Was ihn hingegen interessierte, waren 30 Horoskope von den Großen seiner Zeit: von Kaiser Karl V., der englischen Königin Elisabeth, um deren Hand François-Hercule einst angehalten hatte, von dessen Vater und dessen Bruder, verschiedenen europäischen Herrschern, und schließlich auch von sich selbst. Der Sinn der Deutung der Konstellation zum Zeitpunkt der Geburt bestand gewöhnlich darin, die betreffende Person über Chancen und Gefahren in seinem Leben aufzuklären, zur Vorsicht zu mahnen oder die Tatkraft anzuspornen. Im Rückblick erschien an Hand des Horoskops manches erklärbar, was sonst rätselhaft geblieben wäre. Gewiss, solche Prognosen besaßen keinerlei belastbare Grundlage, und sie waren so zuverlässig wie heute oft die Prognosen von politischen und Finanzexperten. Manchmal trat ein, was in Aussicht gestellt worden war, häufig auch nicht; so mancher, dem man Erfolg und ein langes Leben verheißen hatte, starb, vom Pech verfolgt, in jungen Jahren. Astrologen und ihrem Publikum war im Grunde klar, dass die Sterndeutung unsicher war, doch die Andeutung von möglichen Chancen, noch mehr aber das bedeutungsschwere Raunen von Bedrohungen verschaffte ein Gefühl gewisser Sicherheit. Und schließlich: Wen kümmert nach einiger Zeit noch die Ankündigung eines Unglücks, das nicht eingetroffen ist?

Hemminga, in den astrologischen Techniken gut bewandert, hielt sie für unverschämten Schwindel. Doch er beließ es nicht beim allgemeinen Wettern gegen den Aberglauben der Sterndeutung. Vielmehr studierte er eingehend Horoskope, verglich das, was man als Astrologe daraus schließen konnte, damit, was tatsächlich geschehen war, und stellte haarsträubende Abweichungen fest. Dass ein Feldherr diese Schlacht gewonnen, jene aber verloren hatte, dass dieser alt und resigniert, jener aber in der Blüte seiner Jahre von der Bühne des Lebens abgetreten war, hatte mit der Stellung der Gestirne offensichtlich nichts zu tun. Eines wusste Hemminga, der natürlich sein eigenes Horoskop besonders aufmerksam betrachtete und mit seinem Leben vergleichen konnte, ganz genau: An ihm hatte die ganze Zukunftsdeuterei auf ganzer Linie versagt. Dass er überhaupt noch am Leben war, zeigte das, denn laut Horoskop hätte er schon mit 11 Jahren sterben müssen. Die Planeten hatten einen Melancholiker erwarten lassen, aber Hemminga war, wie er (allem Anschein nach zu Recht) zugab, seinem Temperament nach eher ein aufbrausender Choleriker. Und dass ihm die Planeten eine nur mittelmäßige Intelligenz zugemessen hatten, dürfte ihn verärgert haben – jedenfalls gab er zu verstehen, dass es nicht zutraf.

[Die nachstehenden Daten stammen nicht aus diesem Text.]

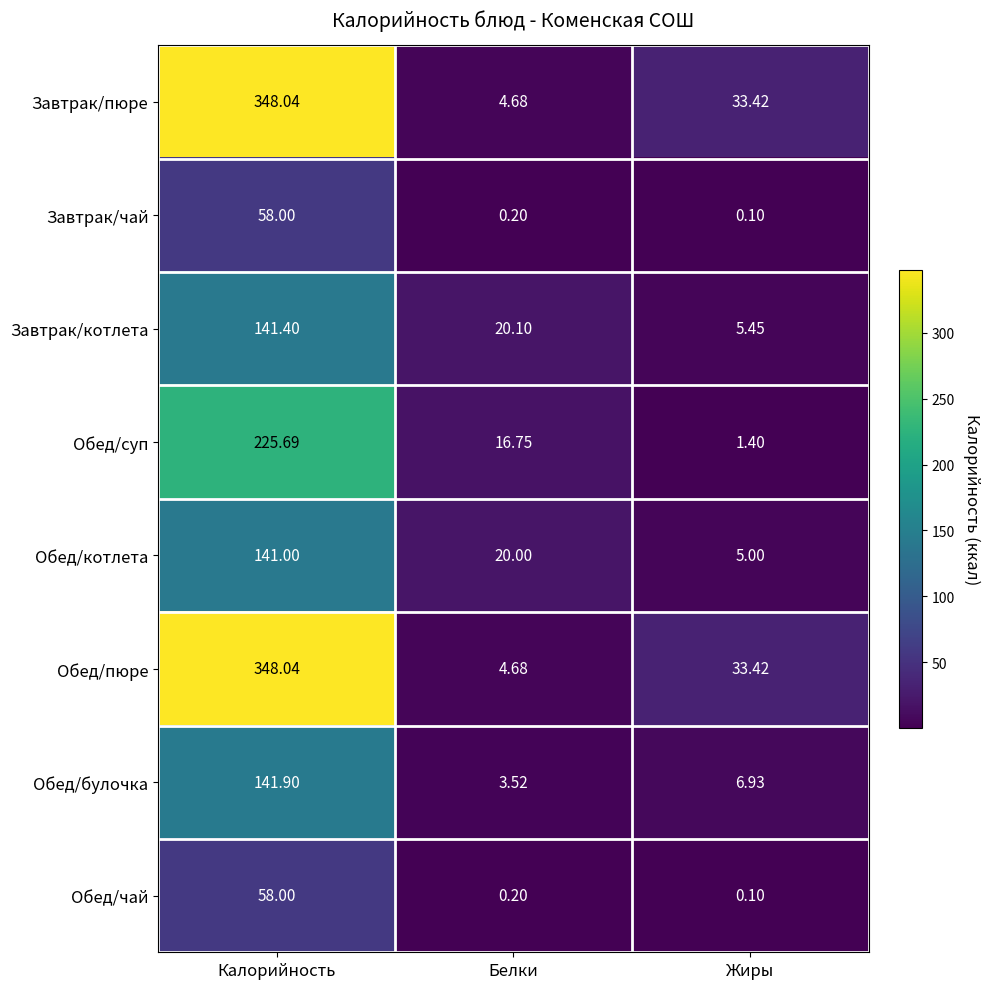

Rank the categories by Обед/булочка value from highest to lowest.

Калорийность, Жиры, Белки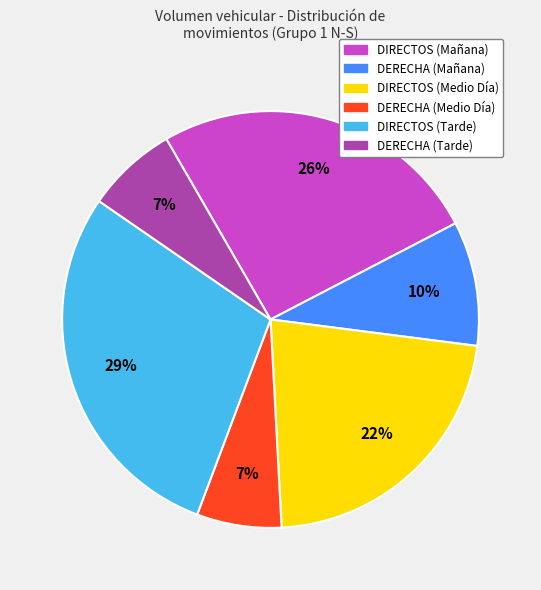

To the nearest percent, what is the average slice percentage?

17%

Sixtus ab Hemmingas Buch gehört zu den Werken, die in einer Zeit, in der die Sterndeutung so gefragt war wie niemals zuvor, die Haltlosigkeit ihrer Erkenntnisansprüche mit ihren eigenen Mitteln darlegten. Es lehrte die Einsicht, dass das, was die Gestirne zu sagen haben, mit unserem persönlichen Schicksal nichts zu tun hat.

 

Das Horoskop des Autors Sixtus ab Hemminga, S. 226

Das Bild zeigt das zwölfteilige Geburtshoroskop, datiert auf den 6. Februar 1533, 13:06 Uhr (Quadrat Mitte). In den umschließenden Dreiecken sind die sog. "Häuser" mit den entsprechenden Planetenständen zum Zeitpunkt der Geburt dargestellt, unterhalb des Horoskopschema sind die genauen Positionen von Sonne und Mond festgehalten. Diese Aufteilung der Planeten zu einem bestimmten Zeitpunkt an einem bestimmten Ort diente dem Astrologen als Ausgangsmaterial für seine Deutung, wobei z.B. Entfernungen der Planeten zueinander, aber auch ihre Stellung in einem der zwölf Häuser maßgeblich waren.